DOCUMENT PASSAGE
================
On May 24, 2016, Featherly filed this lawsuit against the Hospital and Texas Health Huguley, Inc. (Huguley) seeking a declaratory judgment that the liens filed by both hospitals were invalid because the amounts charged for the services each rendered exceeded “a reasonable and regular rate” for hospital and emergency medical services, citing Texas Property Code Section 55.004(d)(1), (g)(1). 4 See Tex. Prop.

Code Ann. § 55.004(d)(1), (g)(1); see also Daughters of Charity Health Servs. of Waco v. Linnstaedter, 226 S.W.3d 409, 411 (Tex. 2007) (confirming that the amount of a hospital lien cannot exceed a reasonable and regular rate). As to the Hospital, the original petition asserted that an independent audit that Featherly commissioned had determined that the $24,682.00 charge exceeded the reasonable and regular rates for its services. On this basis, the prayer for relief sought a declaration that the Hospital’s lien was invalid and sought attorney’s fees and court costs for obtaining such relief.

On June 6, 2016, the claims adjuster for Applebaum’s liability insurer sent yet another check to Jinks, this one made payable to “STEPHEN FEATHERLY AND HIS ATTORNEY JAMES A JINKS” in the exact amount for which the new lawsuit sought a declaration of invalidity for the Hospital’s lien due to its exceeding reasonable and regular rates.

On June 30, 2016, the Hospital filed a general denial. On September 29, 2016, the Hospital filed an amended answer adding to its general denial the affirmative defenses of waiver, equitable estoppel, and quasi-estoppel, asserting that Featherly should be precluded from contesting the reasonableness and regularity of the rates charged for its emergency-room services given his use of the full charges to negotiate the settlement agreement in the underlying personal-injury lawsuit.

Featherly later agreed to dismiss his declaratory-judgment action against Huguley with prejudice.

On February 21, 2017, the Hospital filed a counterclaim for the full $24,682.00 charged for its services, asserting breach of contract and unjust enrichment as theories of liability. The Hospital again cited Featherly’s reliance on that amount as the basis for his personal-injury cause of action and the foundation of the amount that he eventually obtained in settlement thereof. Featherly thereafter filed a general denial and further specifically pleaded that, due to his injuries, he lacked the capacity to execute the contract for services with the Hospital and that the Hospital committed fraud in charging for its services.
================
EXTRACTED DATA
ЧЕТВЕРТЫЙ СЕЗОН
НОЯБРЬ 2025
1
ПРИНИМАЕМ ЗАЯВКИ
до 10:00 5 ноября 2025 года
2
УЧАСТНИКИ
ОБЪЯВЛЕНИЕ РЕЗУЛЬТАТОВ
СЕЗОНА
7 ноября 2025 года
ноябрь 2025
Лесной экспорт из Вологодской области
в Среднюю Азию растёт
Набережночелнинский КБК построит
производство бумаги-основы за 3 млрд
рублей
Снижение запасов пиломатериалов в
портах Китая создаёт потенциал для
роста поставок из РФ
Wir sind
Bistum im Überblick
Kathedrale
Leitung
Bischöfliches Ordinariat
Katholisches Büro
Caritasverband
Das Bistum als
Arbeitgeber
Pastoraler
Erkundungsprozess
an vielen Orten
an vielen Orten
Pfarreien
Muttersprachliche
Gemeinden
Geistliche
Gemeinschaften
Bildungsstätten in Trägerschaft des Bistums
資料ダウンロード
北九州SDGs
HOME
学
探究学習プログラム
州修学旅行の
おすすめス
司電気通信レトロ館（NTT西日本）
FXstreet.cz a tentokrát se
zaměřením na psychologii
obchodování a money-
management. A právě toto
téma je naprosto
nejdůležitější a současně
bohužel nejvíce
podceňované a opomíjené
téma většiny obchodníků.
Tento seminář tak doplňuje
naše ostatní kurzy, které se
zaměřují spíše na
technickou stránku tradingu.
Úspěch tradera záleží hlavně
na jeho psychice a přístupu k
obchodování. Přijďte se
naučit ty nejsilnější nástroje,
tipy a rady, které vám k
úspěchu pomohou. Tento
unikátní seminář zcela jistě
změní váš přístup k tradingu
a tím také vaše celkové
================
PROMPT A
According to the lawsuit passage, what theories of liability did the Hospital assert in its counterclaim?
PROMPT B
Echo the lawsuit passage word for word from "Featherly later agreed" through "charging for its services.", inclusive.

RESPONSE A
Breach of contract and unjust enrichment.

RESPONSE B
Featherly later agreed to dismiss his declaratory-judgment action against Huguley with prejudice.

On February 21, 2017, the Hospital filed a counterclaim for the full $24,682.00 charged for its services, asserting breach of contract and unjust enrichment as theories of liability. The Hospital again cited Featherly’s reliance on that amount as the basis for his personal-injury cause of action and the foundation of the amount that he eventually obtained in settlement thereof. Featherly thereafter filed a general denial and further specifically pleaded that, due to his injuries, he lacked the capacity to execute the contract for services with the Hospital and that the Hospital committed fraud in charging for its services.